Halladay had gotten his opportunities. He was proud of how he had handled them.

We spoke this spring as part of my research for a book I am writing on pitching. I had chased Halladay for two years, through his agency and his former teams, with no luck. On my visit to Clearwater, Greg Casterioto, the Phillies’ director of baseball communications, told me Halladay was there, working with prospects on the minor league side. He met me at the picnic tables while the major leaguers played on the main field.

Halladay was a little bigger than I remembered, as many players are when their training stops. He had been a fitness fanatic when he played, and said the work — the way it flowed into the competition — was what he missed most since retiring in 2013, at age 36.

Durability was Halladay’s hallmark. He pitched 63 complete games from 2002 through 2011, 30 more than any other pitcher in that decade. His back gave out, but he said his arm always felt strong. The workload never caught up to him because he measured it precisely.

“If I threw 120 pitches in a game, I would throw a 20-pitch bullpen,” Halladay explained. “If I threw 100 pitches in a game, I would throw a 40-pitch bullpen. If I only threw 80, I’d throw a 60-pitch bullpen. So I was always getting the same amount of pitches in a five-day period.”

We talked a bit about the modern state of pitching. Halladay had eight seasons of at least 220 innings, a total no pitcher reached in 2017. He said today’s pitchers, with their turbo fastballs, tried too hard to strike hitters out.

“I felt like with two strikes — 0-2, 1-2 — if they didn’t swing at it, it was going to be strike three,” he said. “I wanted something that they had either had to swing at and put in play, or was going to be a strike on 0-2. Now it’s two extra pitches, and we’re getting back to 2-2 and the count goes on. So I think it’s just changed a lot in the way people think about pitching. They want to stay just off the plate to where they’re avoiding contact.”

Halladay induced weak contact — and so many awkward swings — using the Greg Maddux model of moving the ball in or away on either side of the plate. Hitters knew that Halladay could carve an X in the air, down by their hands or out by their handle, with his sinkers and cutters. He could also lock them up with a curve in the zone, or a split-change — a pitch he learned from Rich Dubee, a Phillies coach — in the dirt.

“I wanted them to swing at every pitch,” he said. And with an arsenal like that, why not?

Halladay’s success was hard-earned. After parts of three seasons in the majors, the Blue Jays sent him to Class A to rebuild his psyche and master a lower arm slot. He appreciated how fleeting success could be, and approached his work with a serious demeanor that evoked Steve Carlton, an earlier Phillies ace.

Carlton was my baseball hero when I was young.
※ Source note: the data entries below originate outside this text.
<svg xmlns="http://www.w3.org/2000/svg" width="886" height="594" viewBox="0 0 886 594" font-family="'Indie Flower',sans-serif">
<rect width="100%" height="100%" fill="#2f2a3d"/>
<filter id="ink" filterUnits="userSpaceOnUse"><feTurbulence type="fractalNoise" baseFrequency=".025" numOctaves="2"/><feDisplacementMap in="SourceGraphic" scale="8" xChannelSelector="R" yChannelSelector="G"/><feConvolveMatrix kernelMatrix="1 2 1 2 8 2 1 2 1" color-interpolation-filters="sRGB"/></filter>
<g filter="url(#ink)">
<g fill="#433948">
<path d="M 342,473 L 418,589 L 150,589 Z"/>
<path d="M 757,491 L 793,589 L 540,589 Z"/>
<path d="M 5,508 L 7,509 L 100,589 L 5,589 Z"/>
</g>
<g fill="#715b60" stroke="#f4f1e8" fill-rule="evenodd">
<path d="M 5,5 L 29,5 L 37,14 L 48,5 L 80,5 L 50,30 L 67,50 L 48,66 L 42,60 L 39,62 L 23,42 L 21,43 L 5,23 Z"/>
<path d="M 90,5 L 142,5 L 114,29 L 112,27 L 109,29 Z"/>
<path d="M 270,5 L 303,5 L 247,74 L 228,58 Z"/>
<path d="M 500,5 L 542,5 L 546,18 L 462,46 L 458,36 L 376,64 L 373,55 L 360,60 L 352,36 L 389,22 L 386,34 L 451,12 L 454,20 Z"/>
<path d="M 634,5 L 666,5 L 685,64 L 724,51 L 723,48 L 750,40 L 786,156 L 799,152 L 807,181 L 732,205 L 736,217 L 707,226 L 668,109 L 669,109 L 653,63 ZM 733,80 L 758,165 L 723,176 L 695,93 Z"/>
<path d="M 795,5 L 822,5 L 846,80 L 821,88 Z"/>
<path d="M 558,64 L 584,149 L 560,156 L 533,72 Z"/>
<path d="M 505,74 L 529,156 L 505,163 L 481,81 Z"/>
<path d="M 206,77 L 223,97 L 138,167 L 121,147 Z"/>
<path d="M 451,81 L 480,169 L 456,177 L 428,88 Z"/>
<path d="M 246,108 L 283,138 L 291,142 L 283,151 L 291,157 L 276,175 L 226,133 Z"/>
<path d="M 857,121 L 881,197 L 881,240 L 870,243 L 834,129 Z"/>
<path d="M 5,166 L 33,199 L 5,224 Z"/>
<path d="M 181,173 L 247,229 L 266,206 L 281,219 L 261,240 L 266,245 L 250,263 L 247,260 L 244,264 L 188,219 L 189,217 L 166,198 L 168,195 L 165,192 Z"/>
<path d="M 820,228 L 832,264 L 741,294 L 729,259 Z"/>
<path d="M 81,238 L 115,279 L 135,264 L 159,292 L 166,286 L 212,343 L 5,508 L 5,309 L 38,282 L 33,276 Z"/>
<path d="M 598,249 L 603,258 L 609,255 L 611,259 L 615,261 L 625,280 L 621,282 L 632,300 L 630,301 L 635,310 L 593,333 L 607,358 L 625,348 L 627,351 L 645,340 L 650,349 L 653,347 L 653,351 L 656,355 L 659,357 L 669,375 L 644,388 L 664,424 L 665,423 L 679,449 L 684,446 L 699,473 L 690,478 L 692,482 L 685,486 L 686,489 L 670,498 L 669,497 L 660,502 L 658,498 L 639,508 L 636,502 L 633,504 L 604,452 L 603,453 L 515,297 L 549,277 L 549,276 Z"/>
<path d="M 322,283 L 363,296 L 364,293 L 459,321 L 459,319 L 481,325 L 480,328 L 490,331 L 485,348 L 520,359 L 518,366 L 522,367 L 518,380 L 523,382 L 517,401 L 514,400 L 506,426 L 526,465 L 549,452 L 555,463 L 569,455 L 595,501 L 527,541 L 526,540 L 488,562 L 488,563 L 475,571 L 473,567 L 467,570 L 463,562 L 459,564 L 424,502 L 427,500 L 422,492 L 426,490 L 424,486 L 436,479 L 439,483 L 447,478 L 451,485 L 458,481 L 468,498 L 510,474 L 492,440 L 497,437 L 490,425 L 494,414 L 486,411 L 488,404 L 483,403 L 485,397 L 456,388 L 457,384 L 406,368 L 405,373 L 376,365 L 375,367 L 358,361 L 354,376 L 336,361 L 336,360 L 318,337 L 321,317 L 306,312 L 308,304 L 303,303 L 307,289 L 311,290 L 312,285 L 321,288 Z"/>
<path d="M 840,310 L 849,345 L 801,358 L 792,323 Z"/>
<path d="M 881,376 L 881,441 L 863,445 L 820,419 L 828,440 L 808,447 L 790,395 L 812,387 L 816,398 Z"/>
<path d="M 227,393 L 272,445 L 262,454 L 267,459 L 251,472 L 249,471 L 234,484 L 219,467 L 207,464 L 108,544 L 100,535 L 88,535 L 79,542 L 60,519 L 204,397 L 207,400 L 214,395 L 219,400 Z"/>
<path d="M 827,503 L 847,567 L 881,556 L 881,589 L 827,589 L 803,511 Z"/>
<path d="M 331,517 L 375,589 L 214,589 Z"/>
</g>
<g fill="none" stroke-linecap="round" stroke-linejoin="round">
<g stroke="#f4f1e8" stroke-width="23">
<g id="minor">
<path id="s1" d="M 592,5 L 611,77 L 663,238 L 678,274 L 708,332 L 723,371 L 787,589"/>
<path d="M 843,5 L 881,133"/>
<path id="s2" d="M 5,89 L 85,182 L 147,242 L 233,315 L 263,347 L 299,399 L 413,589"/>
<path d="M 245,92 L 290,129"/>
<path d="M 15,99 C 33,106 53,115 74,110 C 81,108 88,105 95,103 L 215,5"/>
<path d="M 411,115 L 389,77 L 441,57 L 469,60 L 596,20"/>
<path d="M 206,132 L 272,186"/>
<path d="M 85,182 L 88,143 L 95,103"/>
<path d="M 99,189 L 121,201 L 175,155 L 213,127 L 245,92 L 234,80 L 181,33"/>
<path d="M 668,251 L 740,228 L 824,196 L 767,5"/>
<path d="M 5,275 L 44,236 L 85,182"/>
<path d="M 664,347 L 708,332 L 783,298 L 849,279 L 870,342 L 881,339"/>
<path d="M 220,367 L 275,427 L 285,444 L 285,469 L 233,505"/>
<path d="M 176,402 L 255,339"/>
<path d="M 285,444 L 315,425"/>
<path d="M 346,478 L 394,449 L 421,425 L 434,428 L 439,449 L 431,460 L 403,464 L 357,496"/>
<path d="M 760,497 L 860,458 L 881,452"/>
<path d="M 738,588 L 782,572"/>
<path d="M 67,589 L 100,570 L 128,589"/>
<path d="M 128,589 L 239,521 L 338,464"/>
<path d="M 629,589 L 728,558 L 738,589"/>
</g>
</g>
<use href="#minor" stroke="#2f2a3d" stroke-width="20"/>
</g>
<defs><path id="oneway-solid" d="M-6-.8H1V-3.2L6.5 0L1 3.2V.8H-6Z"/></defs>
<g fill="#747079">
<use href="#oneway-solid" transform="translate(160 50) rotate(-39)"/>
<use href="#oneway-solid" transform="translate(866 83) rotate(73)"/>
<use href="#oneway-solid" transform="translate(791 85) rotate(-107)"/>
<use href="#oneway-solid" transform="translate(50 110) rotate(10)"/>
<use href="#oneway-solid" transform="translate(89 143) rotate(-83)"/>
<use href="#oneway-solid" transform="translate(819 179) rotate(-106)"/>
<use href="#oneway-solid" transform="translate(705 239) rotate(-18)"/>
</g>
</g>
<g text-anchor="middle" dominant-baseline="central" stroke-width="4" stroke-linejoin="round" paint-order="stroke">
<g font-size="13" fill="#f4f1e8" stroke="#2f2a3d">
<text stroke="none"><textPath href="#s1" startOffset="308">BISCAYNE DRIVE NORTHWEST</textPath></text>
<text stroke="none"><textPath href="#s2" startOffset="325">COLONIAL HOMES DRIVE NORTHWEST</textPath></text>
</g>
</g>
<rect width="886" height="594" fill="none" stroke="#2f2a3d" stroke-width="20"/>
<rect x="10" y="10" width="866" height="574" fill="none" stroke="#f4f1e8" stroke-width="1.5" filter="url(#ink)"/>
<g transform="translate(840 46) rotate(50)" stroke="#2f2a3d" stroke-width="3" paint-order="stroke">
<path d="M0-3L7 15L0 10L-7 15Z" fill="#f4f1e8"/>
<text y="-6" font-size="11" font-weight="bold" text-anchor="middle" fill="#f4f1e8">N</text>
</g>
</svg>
My son now roots for the Phillies — his grandparents have tickets — and Halladay was his favorite. When I took him to the Hall of Fame two years ago, he took a picture with the cap Halladay wore for his perfect game in 2010. After our tour, he asked for a framed Halladay photo collage from a store on Main Street.

On Tuesday, my son took inventory of the shrine to Halladay in his bedroom: two framed wall-hangings, two bobbleheads, a pennant and a baseball card. He didn’t cry at the news of the crash; he is 15, too busy for that. He asked if he could go to the Y to practice jump shots. Basketball tryouts are coming up.
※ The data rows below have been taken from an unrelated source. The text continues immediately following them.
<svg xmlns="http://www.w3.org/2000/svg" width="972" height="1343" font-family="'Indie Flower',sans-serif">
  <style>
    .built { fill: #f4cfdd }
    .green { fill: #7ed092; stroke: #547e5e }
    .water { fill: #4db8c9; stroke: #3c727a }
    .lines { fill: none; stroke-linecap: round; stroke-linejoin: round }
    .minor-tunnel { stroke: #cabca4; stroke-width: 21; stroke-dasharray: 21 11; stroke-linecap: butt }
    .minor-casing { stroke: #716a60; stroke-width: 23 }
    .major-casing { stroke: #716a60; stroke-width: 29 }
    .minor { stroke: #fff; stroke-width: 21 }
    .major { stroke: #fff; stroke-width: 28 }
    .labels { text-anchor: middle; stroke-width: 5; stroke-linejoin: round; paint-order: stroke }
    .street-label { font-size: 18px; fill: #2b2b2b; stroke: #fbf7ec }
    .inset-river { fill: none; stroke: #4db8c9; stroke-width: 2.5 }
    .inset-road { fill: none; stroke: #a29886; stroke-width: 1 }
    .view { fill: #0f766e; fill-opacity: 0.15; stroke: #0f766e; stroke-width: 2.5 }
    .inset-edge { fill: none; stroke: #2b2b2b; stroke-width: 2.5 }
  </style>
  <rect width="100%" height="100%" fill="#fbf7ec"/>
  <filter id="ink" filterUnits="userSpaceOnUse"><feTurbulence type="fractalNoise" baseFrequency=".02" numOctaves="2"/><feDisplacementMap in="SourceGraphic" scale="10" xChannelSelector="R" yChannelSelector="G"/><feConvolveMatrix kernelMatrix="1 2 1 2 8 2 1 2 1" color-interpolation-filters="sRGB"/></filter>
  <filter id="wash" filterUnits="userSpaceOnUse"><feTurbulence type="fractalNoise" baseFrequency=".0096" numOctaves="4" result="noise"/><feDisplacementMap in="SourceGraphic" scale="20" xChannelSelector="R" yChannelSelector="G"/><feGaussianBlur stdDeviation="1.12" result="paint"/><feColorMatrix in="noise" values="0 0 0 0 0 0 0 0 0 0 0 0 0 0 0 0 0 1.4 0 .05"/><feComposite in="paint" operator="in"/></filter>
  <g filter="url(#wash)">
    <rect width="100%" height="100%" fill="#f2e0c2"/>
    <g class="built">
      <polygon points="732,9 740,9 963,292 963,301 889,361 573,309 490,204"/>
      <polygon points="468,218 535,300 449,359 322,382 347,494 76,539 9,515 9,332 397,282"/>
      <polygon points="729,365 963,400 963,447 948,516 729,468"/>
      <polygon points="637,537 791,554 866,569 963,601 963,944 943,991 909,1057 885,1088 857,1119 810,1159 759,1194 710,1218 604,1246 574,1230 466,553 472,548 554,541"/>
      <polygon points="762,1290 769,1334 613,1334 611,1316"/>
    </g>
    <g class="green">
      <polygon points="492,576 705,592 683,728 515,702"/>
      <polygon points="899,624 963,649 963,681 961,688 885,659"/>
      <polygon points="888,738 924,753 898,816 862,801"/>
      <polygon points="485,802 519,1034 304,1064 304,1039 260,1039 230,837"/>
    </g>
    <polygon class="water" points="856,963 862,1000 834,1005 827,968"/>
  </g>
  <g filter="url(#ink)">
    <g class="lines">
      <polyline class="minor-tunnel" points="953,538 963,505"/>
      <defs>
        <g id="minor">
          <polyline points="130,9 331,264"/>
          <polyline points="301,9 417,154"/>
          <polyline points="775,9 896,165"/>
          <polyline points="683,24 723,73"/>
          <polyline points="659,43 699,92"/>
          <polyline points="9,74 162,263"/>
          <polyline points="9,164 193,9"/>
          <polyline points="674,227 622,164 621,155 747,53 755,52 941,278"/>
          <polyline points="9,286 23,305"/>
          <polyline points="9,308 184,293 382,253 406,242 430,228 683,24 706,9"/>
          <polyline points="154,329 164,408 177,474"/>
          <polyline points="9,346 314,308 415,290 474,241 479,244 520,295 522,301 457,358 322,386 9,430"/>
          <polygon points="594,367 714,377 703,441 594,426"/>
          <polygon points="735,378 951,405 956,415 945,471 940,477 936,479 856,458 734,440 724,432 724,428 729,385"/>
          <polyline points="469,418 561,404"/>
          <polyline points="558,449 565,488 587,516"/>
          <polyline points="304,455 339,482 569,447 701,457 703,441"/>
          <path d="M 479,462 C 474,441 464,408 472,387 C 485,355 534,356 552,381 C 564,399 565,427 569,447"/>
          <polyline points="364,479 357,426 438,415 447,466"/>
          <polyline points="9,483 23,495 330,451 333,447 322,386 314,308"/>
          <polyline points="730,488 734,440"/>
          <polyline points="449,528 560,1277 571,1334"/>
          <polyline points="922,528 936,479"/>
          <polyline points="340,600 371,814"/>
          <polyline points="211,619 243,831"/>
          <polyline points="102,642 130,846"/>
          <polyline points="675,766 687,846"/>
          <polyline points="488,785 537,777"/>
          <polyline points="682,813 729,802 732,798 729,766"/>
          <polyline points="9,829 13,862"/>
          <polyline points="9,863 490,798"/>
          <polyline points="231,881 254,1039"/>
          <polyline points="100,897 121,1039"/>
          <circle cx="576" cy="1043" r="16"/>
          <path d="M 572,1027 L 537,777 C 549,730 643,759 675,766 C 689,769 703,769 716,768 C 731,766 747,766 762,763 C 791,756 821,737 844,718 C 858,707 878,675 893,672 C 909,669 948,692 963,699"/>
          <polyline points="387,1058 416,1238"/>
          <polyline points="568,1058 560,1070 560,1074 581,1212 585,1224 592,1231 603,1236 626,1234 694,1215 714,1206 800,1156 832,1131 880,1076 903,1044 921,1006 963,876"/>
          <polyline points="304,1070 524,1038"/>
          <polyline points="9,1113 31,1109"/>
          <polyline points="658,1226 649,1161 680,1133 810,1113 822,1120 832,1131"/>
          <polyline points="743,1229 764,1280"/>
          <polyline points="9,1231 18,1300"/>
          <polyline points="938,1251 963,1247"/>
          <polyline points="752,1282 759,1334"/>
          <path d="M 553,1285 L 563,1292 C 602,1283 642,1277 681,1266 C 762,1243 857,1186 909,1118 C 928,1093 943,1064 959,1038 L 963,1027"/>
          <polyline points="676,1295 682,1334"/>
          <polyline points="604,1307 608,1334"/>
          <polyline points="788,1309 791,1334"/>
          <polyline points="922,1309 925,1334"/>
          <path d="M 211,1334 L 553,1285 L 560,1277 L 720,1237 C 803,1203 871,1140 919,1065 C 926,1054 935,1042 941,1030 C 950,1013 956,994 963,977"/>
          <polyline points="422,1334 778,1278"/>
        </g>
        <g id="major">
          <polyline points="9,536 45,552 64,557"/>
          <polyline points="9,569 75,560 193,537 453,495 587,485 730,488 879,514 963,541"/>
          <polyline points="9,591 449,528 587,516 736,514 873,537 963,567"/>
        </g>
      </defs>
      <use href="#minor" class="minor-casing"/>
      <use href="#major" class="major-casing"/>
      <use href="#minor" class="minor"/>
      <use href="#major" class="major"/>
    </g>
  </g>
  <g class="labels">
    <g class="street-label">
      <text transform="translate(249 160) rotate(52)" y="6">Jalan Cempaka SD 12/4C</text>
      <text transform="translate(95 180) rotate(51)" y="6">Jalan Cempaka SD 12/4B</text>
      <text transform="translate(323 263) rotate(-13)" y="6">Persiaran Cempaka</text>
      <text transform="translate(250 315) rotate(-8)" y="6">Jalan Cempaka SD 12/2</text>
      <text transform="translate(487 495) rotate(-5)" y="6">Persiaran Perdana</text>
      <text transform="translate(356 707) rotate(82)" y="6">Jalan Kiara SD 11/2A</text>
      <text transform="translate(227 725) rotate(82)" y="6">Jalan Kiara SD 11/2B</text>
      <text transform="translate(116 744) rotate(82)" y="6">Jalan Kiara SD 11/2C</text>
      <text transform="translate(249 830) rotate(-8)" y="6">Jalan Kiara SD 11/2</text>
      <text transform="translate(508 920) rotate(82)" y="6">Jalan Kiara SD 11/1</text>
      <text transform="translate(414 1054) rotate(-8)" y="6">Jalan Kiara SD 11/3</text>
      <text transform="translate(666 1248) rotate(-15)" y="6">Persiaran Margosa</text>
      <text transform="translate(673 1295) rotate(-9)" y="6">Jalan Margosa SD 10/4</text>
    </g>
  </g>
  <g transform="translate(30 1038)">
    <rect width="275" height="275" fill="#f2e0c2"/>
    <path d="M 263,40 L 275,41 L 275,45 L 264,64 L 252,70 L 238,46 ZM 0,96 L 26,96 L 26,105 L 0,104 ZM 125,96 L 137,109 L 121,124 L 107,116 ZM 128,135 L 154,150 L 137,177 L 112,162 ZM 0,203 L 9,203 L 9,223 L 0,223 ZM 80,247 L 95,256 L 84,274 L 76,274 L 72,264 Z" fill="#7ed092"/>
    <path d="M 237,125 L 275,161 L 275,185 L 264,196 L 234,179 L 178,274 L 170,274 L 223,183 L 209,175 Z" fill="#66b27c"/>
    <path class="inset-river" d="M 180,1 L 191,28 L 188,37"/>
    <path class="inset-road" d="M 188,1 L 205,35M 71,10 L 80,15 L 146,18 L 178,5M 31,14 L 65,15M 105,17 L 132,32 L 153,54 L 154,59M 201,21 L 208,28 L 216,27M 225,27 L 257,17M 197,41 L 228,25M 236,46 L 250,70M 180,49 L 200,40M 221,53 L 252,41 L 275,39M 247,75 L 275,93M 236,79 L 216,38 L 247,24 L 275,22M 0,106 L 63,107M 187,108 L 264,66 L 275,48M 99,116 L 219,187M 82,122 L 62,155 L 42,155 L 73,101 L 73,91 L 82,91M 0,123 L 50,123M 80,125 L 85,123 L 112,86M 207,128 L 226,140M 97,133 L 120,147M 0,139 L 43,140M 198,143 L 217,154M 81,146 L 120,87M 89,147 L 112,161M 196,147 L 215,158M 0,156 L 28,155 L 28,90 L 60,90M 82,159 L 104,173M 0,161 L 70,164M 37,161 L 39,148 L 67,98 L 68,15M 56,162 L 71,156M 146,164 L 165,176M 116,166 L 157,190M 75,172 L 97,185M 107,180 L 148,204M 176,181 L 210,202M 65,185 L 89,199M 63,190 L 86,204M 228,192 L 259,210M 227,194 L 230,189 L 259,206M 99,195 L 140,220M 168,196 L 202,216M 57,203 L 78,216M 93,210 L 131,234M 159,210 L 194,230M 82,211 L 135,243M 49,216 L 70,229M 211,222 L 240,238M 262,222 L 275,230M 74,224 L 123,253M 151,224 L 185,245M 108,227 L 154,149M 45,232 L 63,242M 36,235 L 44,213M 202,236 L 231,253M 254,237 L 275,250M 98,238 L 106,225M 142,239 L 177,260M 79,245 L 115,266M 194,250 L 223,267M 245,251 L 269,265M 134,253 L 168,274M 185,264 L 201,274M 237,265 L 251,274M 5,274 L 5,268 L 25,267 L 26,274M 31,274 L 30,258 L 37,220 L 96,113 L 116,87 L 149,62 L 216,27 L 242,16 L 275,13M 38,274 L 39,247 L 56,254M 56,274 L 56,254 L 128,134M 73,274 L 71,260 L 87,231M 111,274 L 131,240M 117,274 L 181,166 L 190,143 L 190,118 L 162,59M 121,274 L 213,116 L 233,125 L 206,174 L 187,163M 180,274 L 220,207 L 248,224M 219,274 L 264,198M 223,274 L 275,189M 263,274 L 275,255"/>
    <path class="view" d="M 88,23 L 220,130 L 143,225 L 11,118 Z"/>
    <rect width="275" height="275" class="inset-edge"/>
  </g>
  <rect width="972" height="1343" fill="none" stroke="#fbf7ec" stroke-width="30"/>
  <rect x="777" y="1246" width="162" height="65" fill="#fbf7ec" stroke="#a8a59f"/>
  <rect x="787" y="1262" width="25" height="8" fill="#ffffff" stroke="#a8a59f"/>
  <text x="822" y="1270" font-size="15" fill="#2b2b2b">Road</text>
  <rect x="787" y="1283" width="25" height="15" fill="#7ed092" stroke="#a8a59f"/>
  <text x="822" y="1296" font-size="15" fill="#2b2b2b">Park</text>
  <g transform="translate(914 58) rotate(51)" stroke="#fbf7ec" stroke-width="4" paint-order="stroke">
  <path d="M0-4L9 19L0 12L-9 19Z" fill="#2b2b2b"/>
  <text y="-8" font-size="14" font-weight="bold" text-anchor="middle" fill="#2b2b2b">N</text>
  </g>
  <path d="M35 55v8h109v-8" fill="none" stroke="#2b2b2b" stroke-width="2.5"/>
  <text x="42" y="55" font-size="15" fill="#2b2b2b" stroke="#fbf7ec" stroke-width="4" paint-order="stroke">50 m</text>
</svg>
I told him I’d have to pick him up in the middle of writing this column, and he said not to bother; he wanted me to write a good story. I insisted he go, because Halladay would have wanted that. He laughed — it’s a trite thing to say, and I barely knew the man. But I meant it.

I learned a lot from Halladay in our interview this spring — how he mastered each of his pitches, how he held them, how he used them to very likely earn a plaque in the Hall. But mostly I learned again that what truly drove him was not the achievement, but earning the opportunity to have it. If he could do that perfectly, he could live with the rest.

Halladay did not live long enough. But his legacy, to me, is powerful and instructive in any field: The purity of the effort matters most.